Ce qui pèse le plus lourd au final, c'est ce sentiment de prévisibilité absolue. Le parcours du héros se devine dès la première demi-heure : l'homme sous-estime le travail domestique, accumule les boulettes, frôle le drame familial, avant de déclencher une prise de conscience bienvenue dans le dernier acte. Il y avait pourtant moyen d'injecter un peu de personnalité dans ce moule ultra-classique. Parler un peu plus franchement de la pression économique, du statut social ou de ce que veut dire être parent aujourd'hui aurait donné du corps au récit. Au lieu d'assumer ces thèmes, l'écriture préfère rester dans une zone de confort maximale pour ne bousculer personne.

 

Même la mise en scène trahit ce manque d'ambition. La présence ultra-visible de marques et de placements produits au milieu des scènes rappelle un peu trop qu'on est devant un divertissement très calibré.

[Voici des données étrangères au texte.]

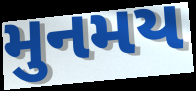
મુનમય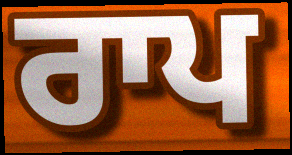
ਰਾਪ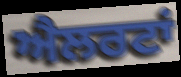
ਐਲਰਟਾਂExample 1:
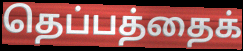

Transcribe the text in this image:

தெப்பத்தைக்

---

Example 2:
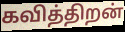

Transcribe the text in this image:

கவித்திறன்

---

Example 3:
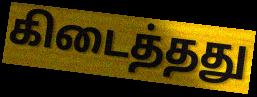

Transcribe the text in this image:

கிடைத்தது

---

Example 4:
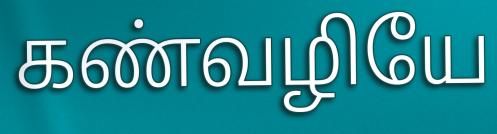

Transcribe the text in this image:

கண்வழியே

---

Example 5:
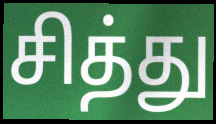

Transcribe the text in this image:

சித்து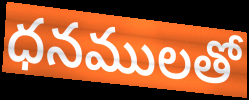
ధనములతో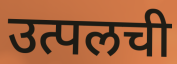
उत्पलचीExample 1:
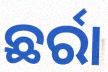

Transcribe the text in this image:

ଛର୍ରା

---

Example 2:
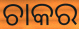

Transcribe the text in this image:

ଚାକର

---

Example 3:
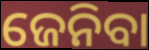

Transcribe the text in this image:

ଜେନିବା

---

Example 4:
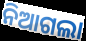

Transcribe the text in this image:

ନିଆଗଲା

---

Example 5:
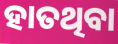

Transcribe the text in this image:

ହାତଥିବା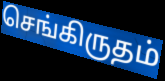
செங்கிருதம்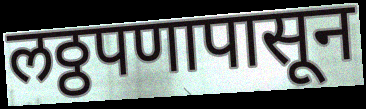
लठ्ठपणापासून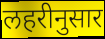
लहरीनुसार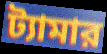
ট্যামারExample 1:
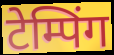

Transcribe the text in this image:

टेम्पिंग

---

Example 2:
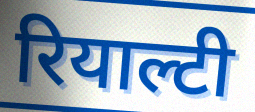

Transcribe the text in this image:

रियाल्टी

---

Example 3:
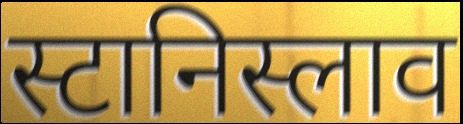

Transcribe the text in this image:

स्टानिस्लाव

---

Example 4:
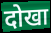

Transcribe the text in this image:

दोखा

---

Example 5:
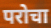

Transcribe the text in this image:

परोचा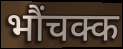
भौंचक्क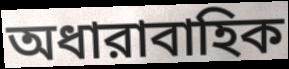
অধারাবাহিক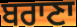
ਬਰਾਣਾ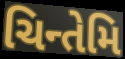
ચિન્તેમિ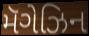
મૅગેઝિનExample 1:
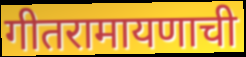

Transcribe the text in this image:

गीतरामायणाची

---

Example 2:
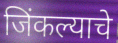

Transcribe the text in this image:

जिंकल्याचे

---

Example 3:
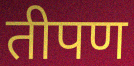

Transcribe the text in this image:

तीपण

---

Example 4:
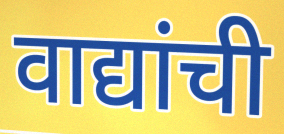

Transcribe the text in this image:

वाद्यांची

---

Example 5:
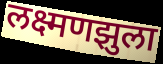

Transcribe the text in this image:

लक्ष्मणझुला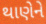
થાણેને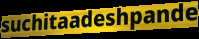
suchitaadeshpandeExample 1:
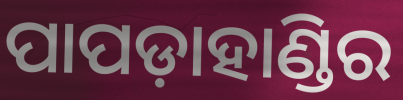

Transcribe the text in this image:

ପାପଡ଼ାହାଣ୍ଡିର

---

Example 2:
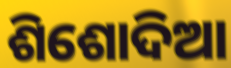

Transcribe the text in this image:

ଶିଶୋଦିଆ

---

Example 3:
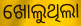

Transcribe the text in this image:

ଖୋଲୁଥିଲା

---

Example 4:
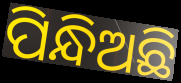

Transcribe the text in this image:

ପିନ୍ଧିଅଛି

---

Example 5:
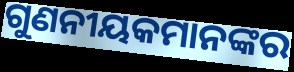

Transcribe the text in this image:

ଗୁଣନୀୟକମାନଙ୍କର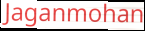
JaganmohanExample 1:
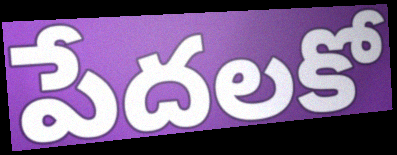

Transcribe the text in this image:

పేదలకో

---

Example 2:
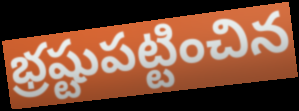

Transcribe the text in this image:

భ్రష్టుపట్టించిన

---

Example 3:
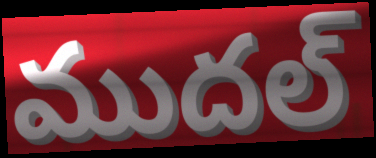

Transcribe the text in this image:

ముదల్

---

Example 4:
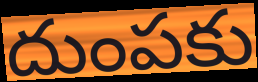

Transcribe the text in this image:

దుంపకు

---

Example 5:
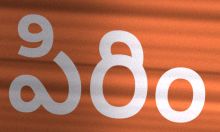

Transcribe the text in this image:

పిరిం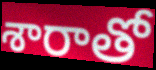
శారాతో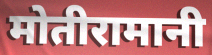
मोतीरामानी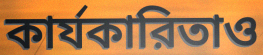
কার্যকারিতাও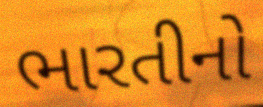
ભારતીનોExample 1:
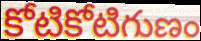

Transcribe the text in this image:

కోటికోటిగుణం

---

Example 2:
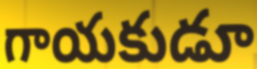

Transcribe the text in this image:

గాయకుడూ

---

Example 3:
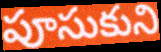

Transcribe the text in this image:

పూసుకుని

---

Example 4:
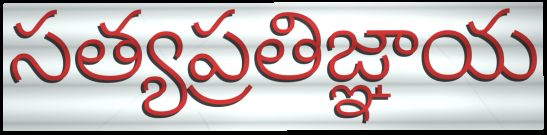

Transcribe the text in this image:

సత్యప్రతిజ్ఞాయ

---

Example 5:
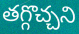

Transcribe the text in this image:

తగ్గొచ్చనిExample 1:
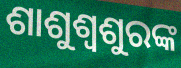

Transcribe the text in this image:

ଶାଶୁଶ୍ୱଶୁରଙ୍କ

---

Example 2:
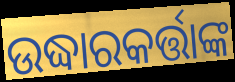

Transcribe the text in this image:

ଉଦ୍ଧାରକର୍ତ୍ତାଙ୍କ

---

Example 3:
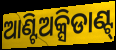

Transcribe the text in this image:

ଆଣ୍ଟିଅକ୍ସିଡାଣ୍ଟ୍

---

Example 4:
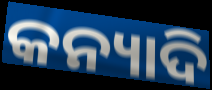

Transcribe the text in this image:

କନ୍ୟାଦି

On regarde l'ensemble sans déplaisir, les acteurs font le boulot et certaines situations arrachent un sourire, mais il manque ce grain de folie ou cette sincérité qui fait les grandes comédies. The Breadwinner s'enferme dans la facilité et s'oublie malheureusement aussi vite qu'il s'est laissé regarder.

 

Note : 3/10. En bref, en enfermant Nate Bargatze dans le cliché éculé du père incapable de gérer son foyer, The Breadwinner gâche un sujet de société prometteur et un réel potentiel comique. Malgré un capital sympathie indéniable et quelques répliques bien senties, cette comédie ultra-prévisible manque cruellement d'originalité pour marquer les esprits.